En 1931, suite à la mort de son frère, il devient le troisième comte Russell.

Son mariage avec Dora Blake battait de l’aile, et ils finissent par divorcer lorsqu’elle a eu deux enfants d’un journaliste américain, Griffin Barry. En 1936, Lord Russell épouse Patricia Spence (surnommée “Peter”), qui était la gouvernante de ses enfants depuis 1930. Ils ont eu un fils, Conrad Sebastian Robert, le futur cinquième comte Russell, célèbre historien et homme politique britannique.

À partir de 1939, il est allé donner des cours aux États-Unis, mais a été destitué sous le prétexte que ses opinions radicales le rendaient “moralement inadapté” à enseigner.

En 1944, il a regagné le Royaume-Uni pour enseigner à nouveau au Trinity College.
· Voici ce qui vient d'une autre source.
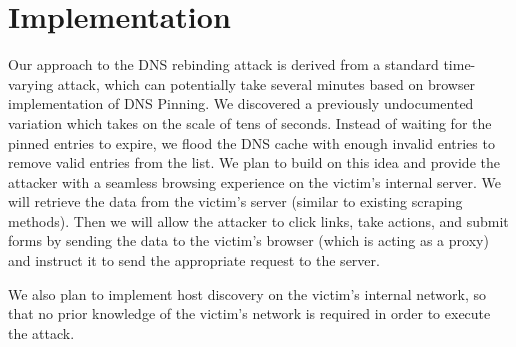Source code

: \section{Implementation}
\label{sec:impl}

Our approach to the DNS rebinding attack is derived from a standard time-varying attack, which can potentially take several minutes based on browser implementation of DNS Pinning. We discovered a previously undocumented variation which takes on the scale of tens of seconds. Instead of waiting for the pinned entries to expire, we flood the DNS cache with enough invalid entries to remove valid entries from the list. We plan to build on this idea and provide the attacker with a seamless browsing experience on the victim's internal server. We will retrieve the data from the victim's server (similar to existing scraping methods). Then we will allow the attacker to click links, take actions, and submit forms by sending the data to the victim's browser (which is acting as a proxy) and instruct it to send the appropriate request to the server.

We also plan to implement host discovery on the victim's internal network, so that no prior knowledge of the victim's network is required in order to execute the attack.



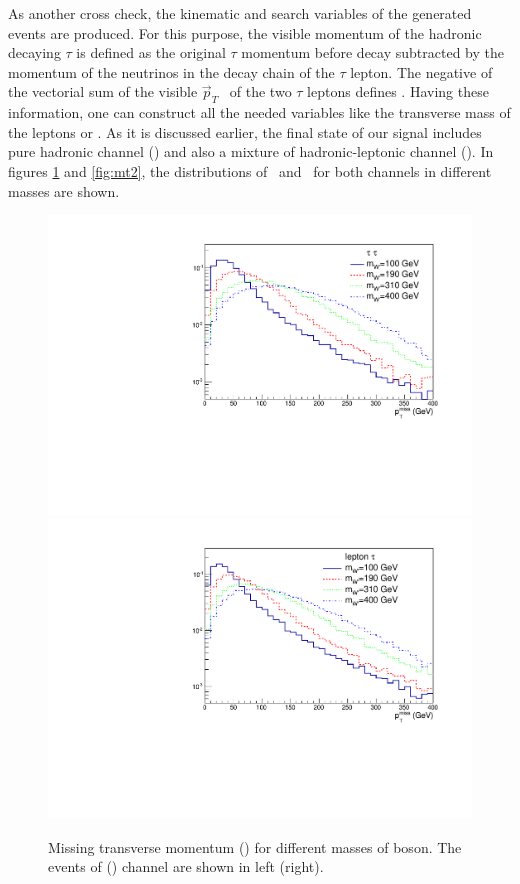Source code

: As another cross check, the kinematic  and search  variables of the generated events are produced. 
For this purpose, the visible momentum of the hadronic decaying $\tau$ is defined as the original $\tau$ momentum before decay subtracted by the momentum of the neutrinos in the decay chain of the $\tau$ lepton. The negative of the vectorial sum of the visible $\vec{p}_T$ ~of the two $\tau$ leptons defines \MET. Having these information, one can construct all the needed variables like the transverse mass of the leptons or \mttwo. 
As it is discussed earlier, the final state of our signal includes pure hadronic channel (\tauTau) and also a mixture of hadronic-leptonic channel (\lepTau ).  In figures \ref{fig:met} and \ref{fig:mt2}, the distributions of \mttwo ~and \MET ~for both channels in different \wprime masses are shown.
\begin{figure}[htb]
	\centering
	\includegraphics*[width=.45\textwidth]{figs/MET_hh.pdf}
	\hspace{3mm}
	\includegraphics*[width=.45\textwidth]{figs/MET_lh.pdf}
	\caption{Missing transverse momentum (\MET) for different masses of \wprime boson. The events of \tauTau(\lepTau) channel are shown in left (right).}
	\label{fig:met}
\end{figure}
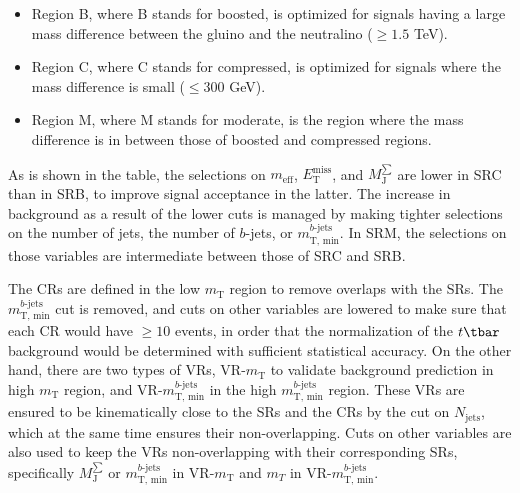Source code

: \begin{itemize}

	\item Region B, where B stands for boosted, is optimized for signals having a
	      large mass difference between the gluino and the neutralino ($\geq 1.5$ TeV).

	\item Region C, where C stands for compressed, is optimized for signals where
	      the mass difference is small ($\leq 300$ GeV).

	\item Region M, where M stands for moderate, is the region where the mass
	      difference is in between those of boosted and compressed regions.

\end{itemize}

As is shown in the table, the selections on $m_{\text{eff}}$,
$E_{\text{T}}^{\text{miss}}$, and $M_{\text{J}}^{\sum}$ are lower in SRC than in
SRB, to improve signal acceptance in the latter. The increase in background as a
result of the lower cuts is managed by making tighter selections on the number
of jets, the number of $b$-jets, or $m_{\text{T, min}}^{b\text{-jets}}$. In
SRM, the selections on those variables are intermediate between those of SRC and
SRB.

The CRs are defined in the low $m_{\text{T}}$ region to remove overlaps with
the SRs. The $m_{\text{T, min}}^{b\text{-jets}}$ cut is removed, and cuts on
other variables are lowered to make sure that each CR would have $\geq 10$
events, in order that the normalization of the $t\tbar$ background would be
determined with sufficient statistical accuracy. On the other hand, there are
two types of VRs, VR-$m_{\text{T}}$ to validate background prediction in high
$m_{\text{T}}$ region, and VR-$m_{\text{T, min}}^{b\text{-jets}}$ in the high
$m_{\text{T, min}}^{b\text{-jets}}$ region. These VRs are ensured to be
kinematically close to the SRs and the CRs by the cut on $N_{\text{jets}}$,
which at the same time ensures their non-overlapping. Cuts on other variables
are also used to keep the VRs non-overlapping with their corresponding SRs,
specifically $M_{\text{J}}^{\sum}$ or $m_{\text{T, min}}^{b\text{-jets}}$ in
VR-$m_{\text{T}}$ and $m_T$ in VR-$m_{\text{T, min}}^{b\text{-jets}}$.

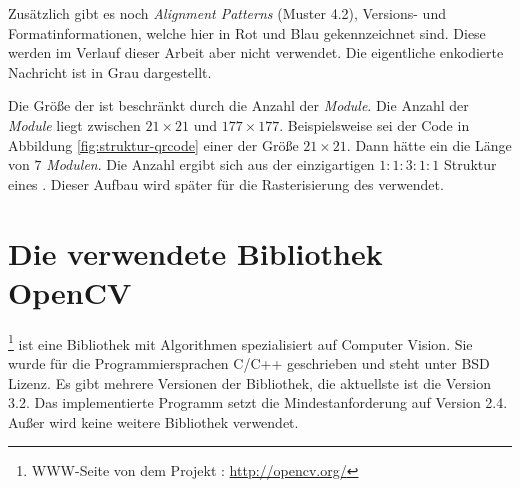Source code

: Zusätzlich gibt es noch \emph{Alignment Patterns} (Muster 4.2), Versions- und Formatinformationen, welche hier in Rot und Blau gekennzeichnet sind. Diese werden im Verlauf dieser Arbeit aber nicht verwendet. Die eigentliche enkodierte Nachricht ist in Grau dargestellt.

Die Größe der \QRCodes ist beschränkt durch die Anzahl der \emph{Module}. Die Anzahl der \emph{Module} liegt zwischen $21 \times 21$ und $177 \times 177$. Beispielsweise sei der Code in Abbildung \ref{fig:struktur-qrcode} einer der Größe $21 \times 21$. Dann hätte ein \emph{\fp} die Länge von $7$ \emph{Modulen}. Die Anzahl ergibt sich aus der einzigartigen $1:1:3:1:1$ Struktur eines \emph{\fps}. Dieser Aufbau wird später für die Rasterisierung des \QRCodes verwendet.

\section{Die verwendete Bibliothek OpenCV}
\OpenCV\footnote{WWW-Seite von dem Projekt \OpenCV: \url{http://opencv.org/}} ist eine Bibliothek mit Algorithmen spezialisiert auf \glqq Computer Vision\grqq . Sie wurde für die Programmiersprachen C/C++ geschrieben und steht unter BSD Lizenz. Es gibt mehrere Versionen der Bibliothek, die aktuellste ist die Version 3.2. Das implementierte Programm setzt die Mindestanforderung auf Version 2.4. Außer \OpenCV wird keine weitere Bibliothek verwendet.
En 1949, il a reçu l’Order of Merit, et en 1950 le prix Nobel de Littérature.

Sa femme Patricia Spence, a obtenu le divorce en 1952, et il a épousé peu après Edith Finch, avec qui il a vécu jusqu’à sa mort.

Durant les années 1950 et 1960, il s’est engagé dans diverses causes politiques, essentiellement pour le désarmement nucléaire et contre la Guerre du Viêt-Nam, prenant vigoureusement position contre la politique du gouvernement des États-Unis.

Il a publié à la fin des années 1960 son autobiographie en trois volumes, et est mort en 1970 dans sa résidence de Plas Penrhuyn, à Penrhyndeydraeth, Merioneth, dans le Pays de Galles.